Steel House
UCLA 2010 | Instructor: Jurg Lang

In this steel house construction, the priority was to maximize the interaction between the indoor spaces, outdoors spaces, and natural vegetation of the site and beyond. This is where the ideas of surfaces and subsurfaces arise. The interaction between surfaces is always difficult so it is important to determine which aspects of your design you want to read as surfaces and which ones you want to read as subsurfaces, as in the subsurfaces cannot be confused as their own entities, i.e. another surface. This concept also creates the ability to call attention to subsurfaces that may not necessarily be built or exclusively site specific.

To be more specific in this design the main surface is the translucent glass canopy that envelops the core housing components. The fact that this canopy is composed of glass panels laminated with 0.85 opacity solar cells obscures the underlying major structure of the house, thus obscuring its complete presence and thus only hinting at it.
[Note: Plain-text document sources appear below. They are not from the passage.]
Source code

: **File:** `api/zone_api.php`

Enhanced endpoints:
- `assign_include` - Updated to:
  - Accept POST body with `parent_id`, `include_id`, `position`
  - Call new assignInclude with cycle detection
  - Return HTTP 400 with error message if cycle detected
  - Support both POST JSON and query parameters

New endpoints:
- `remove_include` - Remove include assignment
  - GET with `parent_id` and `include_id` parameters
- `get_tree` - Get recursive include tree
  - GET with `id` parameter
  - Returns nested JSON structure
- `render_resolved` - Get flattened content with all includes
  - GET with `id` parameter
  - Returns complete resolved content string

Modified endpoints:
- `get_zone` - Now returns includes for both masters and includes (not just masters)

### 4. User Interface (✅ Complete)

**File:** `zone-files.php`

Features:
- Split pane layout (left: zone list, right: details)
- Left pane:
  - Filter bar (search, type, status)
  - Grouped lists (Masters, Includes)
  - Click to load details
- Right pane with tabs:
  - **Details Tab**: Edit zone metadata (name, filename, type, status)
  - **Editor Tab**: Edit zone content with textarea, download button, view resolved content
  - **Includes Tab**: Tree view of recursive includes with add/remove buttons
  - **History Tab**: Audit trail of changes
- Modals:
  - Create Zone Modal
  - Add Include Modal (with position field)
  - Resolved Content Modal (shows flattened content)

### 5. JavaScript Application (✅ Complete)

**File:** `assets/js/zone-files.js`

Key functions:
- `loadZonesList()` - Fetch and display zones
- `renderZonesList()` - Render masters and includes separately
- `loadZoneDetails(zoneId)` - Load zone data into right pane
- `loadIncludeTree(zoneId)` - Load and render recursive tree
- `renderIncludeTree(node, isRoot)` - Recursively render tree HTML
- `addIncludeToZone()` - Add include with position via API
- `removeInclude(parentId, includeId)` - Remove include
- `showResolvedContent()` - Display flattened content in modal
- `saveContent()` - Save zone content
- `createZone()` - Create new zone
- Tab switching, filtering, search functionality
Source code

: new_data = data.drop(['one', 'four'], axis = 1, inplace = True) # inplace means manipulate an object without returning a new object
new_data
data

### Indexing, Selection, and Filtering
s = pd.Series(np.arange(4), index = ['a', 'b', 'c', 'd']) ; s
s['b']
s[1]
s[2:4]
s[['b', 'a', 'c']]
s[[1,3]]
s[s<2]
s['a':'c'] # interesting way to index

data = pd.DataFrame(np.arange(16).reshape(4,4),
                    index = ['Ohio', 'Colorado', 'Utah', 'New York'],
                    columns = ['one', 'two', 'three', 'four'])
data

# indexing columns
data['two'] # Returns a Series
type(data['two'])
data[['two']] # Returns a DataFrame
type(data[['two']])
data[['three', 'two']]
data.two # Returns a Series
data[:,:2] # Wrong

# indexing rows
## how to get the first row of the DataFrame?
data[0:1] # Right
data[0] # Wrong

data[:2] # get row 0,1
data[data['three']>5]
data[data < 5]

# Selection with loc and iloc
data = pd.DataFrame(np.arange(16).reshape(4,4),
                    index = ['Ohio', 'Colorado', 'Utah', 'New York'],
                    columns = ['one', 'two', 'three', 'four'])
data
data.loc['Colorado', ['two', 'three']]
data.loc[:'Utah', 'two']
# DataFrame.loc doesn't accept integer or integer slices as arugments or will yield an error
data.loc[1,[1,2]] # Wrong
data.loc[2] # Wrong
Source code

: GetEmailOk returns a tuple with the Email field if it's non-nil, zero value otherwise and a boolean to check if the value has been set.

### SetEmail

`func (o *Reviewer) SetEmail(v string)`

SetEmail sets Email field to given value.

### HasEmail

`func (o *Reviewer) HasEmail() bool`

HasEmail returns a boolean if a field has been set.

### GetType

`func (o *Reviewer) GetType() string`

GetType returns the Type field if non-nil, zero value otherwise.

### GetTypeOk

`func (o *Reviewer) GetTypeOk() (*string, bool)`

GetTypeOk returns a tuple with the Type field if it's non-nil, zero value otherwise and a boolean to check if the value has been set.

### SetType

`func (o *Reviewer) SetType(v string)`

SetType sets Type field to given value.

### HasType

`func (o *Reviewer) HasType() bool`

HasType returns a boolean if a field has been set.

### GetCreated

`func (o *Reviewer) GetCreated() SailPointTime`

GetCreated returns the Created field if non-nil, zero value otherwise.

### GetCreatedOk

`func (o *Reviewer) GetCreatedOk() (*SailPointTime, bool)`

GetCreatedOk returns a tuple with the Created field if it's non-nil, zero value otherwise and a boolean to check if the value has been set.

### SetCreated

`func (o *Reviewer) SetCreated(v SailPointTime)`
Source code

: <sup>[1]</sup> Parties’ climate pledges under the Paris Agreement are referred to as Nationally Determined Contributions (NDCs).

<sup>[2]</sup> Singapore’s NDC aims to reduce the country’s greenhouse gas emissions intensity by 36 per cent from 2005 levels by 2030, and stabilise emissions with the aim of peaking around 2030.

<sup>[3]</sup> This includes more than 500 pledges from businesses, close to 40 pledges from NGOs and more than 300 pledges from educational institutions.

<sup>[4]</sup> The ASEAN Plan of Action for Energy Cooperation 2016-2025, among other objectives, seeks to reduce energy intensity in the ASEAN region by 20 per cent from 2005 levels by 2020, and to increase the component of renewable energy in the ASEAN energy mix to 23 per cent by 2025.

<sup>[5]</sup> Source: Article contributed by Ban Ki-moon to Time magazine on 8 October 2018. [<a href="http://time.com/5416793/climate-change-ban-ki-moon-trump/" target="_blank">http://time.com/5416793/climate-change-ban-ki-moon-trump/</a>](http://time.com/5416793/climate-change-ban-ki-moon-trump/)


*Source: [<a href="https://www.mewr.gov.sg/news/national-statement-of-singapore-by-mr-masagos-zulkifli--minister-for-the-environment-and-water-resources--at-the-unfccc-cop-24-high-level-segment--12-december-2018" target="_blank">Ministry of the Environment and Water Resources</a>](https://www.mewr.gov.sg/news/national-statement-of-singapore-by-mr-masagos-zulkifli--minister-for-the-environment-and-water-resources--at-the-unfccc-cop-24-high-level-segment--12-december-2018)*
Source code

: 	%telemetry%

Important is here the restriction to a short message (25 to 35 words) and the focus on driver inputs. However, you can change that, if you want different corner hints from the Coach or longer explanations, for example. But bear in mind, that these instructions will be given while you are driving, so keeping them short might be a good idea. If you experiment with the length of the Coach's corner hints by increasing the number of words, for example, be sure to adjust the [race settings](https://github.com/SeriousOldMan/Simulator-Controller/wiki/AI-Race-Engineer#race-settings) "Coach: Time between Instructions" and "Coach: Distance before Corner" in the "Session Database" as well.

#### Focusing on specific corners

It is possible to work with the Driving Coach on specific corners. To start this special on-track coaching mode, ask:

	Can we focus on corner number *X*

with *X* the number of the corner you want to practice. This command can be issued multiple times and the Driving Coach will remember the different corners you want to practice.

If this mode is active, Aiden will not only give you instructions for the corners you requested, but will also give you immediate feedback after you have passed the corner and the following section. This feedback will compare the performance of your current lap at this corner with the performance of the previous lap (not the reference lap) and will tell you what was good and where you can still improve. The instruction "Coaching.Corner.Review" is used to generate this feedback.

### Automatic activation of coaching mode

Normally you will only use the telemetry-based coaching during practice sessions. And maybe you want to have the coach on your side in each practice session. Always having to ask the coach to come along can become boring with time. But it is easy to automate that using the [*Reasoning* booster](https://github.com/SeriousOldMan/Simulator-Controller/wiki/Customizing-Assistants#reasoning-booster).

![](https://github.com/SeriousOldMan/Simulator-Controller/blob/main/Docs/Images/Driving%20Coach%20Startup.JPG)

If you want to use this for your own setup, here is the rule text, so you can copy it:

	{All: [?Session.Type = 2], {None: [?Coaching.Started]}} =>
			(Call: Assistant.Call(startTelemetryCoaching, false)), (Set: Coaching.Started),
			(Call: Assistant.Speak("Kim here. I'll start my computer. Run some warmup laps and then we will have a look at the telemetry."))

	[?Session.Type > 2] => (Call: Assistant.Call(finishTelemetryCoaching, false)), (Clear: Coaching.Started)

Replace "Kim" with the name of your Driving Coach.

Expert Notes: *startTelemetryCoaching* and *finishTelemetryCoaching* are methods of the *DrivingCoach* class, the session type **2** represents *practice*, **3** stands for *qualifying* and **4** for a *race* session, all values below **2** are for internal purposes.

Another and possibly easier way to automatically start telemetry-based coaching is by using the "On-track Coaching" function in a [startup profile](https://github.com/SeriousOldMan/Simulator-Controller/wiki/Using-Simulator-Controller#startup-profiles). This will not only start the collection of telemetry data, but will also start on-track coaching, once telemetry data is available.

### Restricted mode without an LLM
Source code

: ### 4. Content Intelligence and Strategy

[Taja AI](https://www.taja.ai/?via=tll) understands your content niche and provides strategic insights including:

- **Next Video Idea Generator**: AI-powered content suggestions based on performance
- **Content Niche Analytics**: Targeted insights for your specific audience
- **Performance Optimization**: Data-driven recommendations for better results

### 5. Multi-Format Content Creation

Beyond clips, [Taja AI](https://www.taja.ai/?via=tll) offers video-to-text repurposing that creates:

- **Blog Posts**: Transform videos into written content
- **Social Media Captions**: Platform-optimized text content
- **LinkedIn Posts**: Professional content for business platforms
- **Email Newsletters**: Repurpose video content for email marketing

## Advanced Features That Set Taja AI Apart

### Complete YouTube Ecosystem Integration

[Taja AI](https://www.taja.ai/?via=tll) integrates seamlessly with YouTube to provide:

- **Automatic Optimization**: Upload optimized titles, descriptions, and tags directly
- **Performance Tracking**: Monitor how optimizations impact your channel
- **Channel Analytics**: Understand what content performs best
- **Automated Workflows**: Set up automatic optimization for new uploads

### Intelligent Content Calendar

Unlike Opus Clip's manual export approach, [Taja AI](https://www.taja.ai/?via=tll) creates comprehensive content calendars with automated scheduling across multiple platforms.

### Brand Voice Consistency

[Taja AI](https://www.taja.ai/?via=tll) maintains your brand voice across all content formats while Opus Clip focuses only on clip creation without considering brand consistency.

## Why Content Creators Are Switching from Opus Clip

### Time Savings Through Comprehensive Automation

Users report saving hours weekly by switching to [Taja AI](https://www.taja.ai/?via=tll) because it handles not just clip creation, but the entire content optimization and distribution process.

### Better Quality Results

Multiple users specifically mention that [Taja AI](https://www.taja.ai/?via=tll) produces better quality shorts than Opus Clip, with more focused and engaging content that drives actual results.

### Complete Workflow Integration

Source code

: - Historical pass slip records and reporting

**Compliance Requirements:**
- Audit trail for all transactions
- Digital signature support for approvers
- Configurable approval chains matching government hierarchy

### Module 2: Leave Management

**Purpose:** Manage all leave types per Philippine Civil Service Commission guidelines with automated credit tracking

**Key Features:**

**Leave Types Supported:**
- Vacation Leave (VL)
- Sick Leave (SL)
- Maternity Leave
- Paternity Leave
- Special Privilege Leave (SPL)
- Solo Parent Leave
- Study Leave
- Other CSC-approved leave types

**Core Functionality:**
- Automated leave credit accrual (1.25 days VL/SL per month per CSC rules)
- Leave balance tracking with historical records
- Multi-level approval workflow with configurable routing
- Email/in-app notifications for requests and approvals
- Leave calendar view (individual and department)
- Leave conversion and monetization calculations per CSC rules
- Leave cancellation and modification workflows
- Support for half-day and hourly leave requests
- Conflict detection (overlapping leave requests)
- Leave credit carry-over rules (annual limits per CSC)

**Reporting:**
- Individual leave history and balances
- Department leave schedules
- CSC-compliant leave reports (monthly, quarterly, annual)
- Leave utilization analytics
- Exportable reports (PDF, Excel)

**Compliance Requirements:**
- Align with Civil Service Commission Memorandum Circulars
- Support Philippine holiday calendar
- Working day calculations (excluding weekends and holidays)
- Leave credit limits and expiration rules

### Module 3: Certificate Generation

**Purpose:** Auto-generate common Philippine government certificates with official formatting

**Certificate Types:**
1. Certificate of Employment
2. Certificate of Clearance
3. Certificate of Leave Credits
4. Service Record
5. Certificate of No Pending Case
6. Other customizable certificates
This major surface (solar panel canopy) not only renders the major building components as subsurface but it also calls attention to other subsurfaces not directly apparent at the site, namely the presence and movement of natural light.

The solar canopy calls attention to the movement of the sun across the site by allowing light to diffuse into interior spaces with the slight twist of certain panels changing that composition as the sun position changes throughout the day.

This idea further continues by allowing the natural landscape of the site to defy a specific boundary with the interior. The solar canopy acting as a large overhand creates ample outdoor space that can transition straight into the interior of the first and second floors. The opacity of this canopy allows for a seamless diffusing of light and nature back and forth from interior to exterior spaces.